[ASSIGNMENT] Rewrite the lines of the material as a Markdown table with the columns "Row" and "Line Text," starting at the first line and ending at the line that contains "Esquadrias de alto padrão", both included. Omit blank lines.

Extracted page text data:
++++++++++

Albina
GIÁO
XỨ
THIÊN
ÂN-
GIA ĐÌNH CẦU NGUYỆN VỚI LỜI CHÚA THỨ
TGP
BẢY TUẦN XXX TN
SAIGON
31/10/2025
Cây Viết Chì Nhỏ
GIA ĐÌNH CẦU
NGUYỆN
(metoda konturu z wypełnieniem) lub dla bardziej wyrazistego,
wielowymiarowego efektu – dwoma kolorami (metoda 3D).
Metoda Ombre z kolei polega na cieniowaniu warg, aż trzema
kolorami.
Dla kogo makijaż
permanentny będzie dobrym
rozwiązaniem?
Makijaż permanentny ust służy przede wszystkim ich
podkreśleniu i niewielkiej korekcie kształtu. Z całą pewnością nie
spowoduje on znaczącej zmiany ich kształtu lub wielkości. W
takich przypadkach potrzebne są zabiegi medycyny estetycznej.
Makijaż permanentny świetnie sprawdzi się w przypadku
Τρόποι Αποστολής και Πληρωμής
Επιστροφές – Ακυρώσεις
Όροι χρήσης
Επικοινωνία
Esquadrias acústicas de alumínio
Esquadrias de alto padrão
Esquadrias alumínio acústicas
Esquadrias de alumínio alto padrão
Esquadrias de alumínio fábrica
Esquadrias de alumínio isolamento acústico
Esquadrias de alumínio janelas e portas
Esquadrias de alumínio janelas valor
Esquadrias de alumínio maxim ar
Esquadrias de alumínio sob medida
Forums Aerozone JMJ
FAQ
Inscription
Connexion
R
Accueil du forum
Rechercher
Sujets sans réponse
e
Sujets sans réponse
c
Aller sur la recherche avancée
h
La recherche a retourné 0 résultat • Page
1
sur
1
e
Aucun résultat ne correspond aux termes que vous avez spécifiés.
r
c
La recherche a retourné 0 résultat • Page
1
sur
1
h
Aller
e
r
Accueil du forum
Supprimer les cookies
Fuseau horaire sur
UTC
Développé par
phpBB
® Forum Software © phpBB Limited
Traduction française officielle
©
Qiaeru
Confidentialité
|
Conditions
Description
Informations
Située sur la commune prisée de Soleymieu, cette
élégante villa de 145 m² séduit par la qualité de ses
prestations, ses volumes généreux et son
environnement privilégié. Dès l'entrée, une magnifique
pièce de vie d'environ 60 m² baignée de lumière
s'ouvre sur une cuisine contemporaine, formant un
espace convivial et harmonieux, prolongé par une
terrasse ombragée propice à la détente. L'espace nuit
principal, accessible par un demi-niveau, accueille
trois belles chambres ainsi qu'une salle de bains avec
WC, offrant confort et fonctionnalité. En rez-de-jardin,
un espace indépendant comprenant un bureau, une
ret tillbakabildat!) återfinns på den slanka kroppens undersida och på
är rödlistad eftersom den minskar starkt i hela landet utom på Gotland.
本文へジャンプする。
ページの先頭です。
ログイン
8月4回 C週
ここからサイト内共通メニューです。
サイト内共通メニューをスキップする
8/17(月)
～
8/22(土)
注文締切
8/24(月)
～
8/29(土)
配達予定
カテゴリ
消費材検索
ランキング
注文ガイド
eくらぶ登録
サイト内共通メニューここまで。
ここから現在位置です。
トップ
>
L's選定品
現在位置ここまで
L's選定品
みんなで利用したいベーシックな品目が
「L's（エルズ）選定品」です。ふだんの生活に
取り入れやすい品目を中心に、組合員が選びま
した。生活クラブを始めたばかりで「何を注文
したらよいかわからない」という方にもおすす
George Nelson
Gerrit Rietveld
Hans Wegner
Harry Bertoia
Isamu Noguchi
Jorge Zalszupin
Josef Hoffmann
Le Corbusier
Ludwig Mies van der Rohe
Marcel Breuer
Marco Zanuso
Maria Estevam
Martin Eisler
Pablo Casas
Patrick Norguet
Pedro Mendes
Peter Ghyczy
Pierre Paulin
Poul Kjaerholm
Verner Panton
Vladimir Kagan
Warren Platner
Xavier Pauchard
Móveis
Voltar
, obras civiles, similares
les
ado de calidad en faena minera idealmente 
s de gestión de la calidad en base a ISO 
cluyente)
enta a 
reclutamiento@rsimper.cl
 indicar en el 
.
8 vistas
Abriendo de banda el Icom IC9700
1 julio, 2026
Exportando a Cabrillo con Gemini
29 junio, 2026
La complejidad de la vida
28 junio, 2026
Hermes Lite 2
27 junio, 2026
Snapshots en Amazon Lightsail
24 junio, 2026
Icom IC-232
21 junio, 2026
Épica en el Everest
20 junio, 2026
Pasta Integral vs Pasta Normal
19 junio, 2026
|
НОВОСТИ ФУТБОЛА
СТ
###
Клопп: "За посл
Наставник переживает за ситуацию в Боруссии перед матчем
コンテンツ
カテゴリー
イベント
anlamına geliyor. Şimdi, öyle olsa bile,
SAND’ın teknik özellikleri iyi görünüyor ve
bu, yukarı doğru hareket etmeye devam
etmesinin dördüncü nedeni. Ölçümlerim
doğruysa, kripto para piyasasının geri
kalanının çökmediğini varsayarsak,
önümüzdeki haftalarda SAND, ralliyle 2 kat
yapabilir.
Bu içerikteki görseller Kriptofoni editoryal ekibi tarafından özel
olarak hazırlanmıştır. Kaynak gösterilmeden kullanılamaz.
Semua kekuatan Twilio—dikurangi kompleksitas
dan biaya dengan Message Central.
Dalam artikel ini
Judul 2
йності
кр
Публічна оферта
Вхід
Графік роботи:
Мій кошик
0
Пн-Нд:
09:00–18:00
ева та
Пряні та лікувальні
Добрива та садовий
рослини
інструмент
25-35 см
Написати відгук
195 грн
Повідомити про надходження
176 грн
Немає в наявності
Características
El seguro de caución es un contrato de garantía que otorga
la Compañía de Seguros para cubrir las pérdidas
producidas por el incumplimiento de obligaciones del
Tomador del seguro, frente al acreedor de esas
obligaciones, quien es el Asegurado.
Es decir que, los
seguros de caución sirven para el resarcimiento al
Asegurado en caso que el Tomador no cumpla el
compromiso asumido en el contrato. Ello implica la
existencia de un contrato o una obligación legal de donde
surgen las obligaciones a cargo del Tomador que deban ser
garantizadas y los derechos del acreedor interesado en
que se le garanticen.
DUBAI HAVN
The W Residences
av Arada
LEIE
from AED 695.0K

++++++++++

[WRITTEN RESPONSE]
| Row | Line Text |
|---|---|
| 1 | Albina |
| 2 | GIÁO |
| 3 | XỨ |
| 4 | THIÊN |
| 5 | ÂN- |
| 6 | GIA ĐÌNH CẦU NGUYỆN VỚI LỜI CHÚA THỨ |
| 7 | TGP |
| 8 | BẢY TUẦN XXX TN |
| 9 | SAIGON |
| 10 | 31/10/2025 |
| 11 | Cây Viết Chì Nhỏ |
| 12 | GIA ĐÌNH CẦU |
| 13 | NGUYỆN |
| 14 | (metoda konturu z wypełnieniem) lub dla bardziej wyrazistego, |
| 15 | wielowymiarowego efektu – dwoma kolorami (metoda 3D). |
| 16 | Metoda Ombre z kolei polega na cieniowaniu warg, aż trzema |
| 17 | kolorami. |
| 18 | Dla kogo makijaż |
| 19 | permanentny będzie dobrym |
| 20 | rozwiązaniem? |
| 21 | Makijaż permanentny ust służy przede wszystkim ich |
| 22 | podkreśleniu i niewielkiej korekcie kształtu. Z całą pewnością nie |
| 23 | spowoduje on znaczącej zmiany ich kształtu lub wielkości. W |
| 24 | takich przypadkach potrzebne są zabiegi medycyny estetycznej. |
| 25 | Makijaż permanentny świetnie sprawdzi się w przypadku |
| 26 | Τρόποι Αποστολής και Πληρωμής |
| 27 | Επιστροφές – Ακυρώσεις |
| 28 | Όροι χρήσης |
| 29 | Επικοινωνία |
| 30 | Esquadrias acústicas de alumínio |
| 31 | Esquadrias de alto padrão |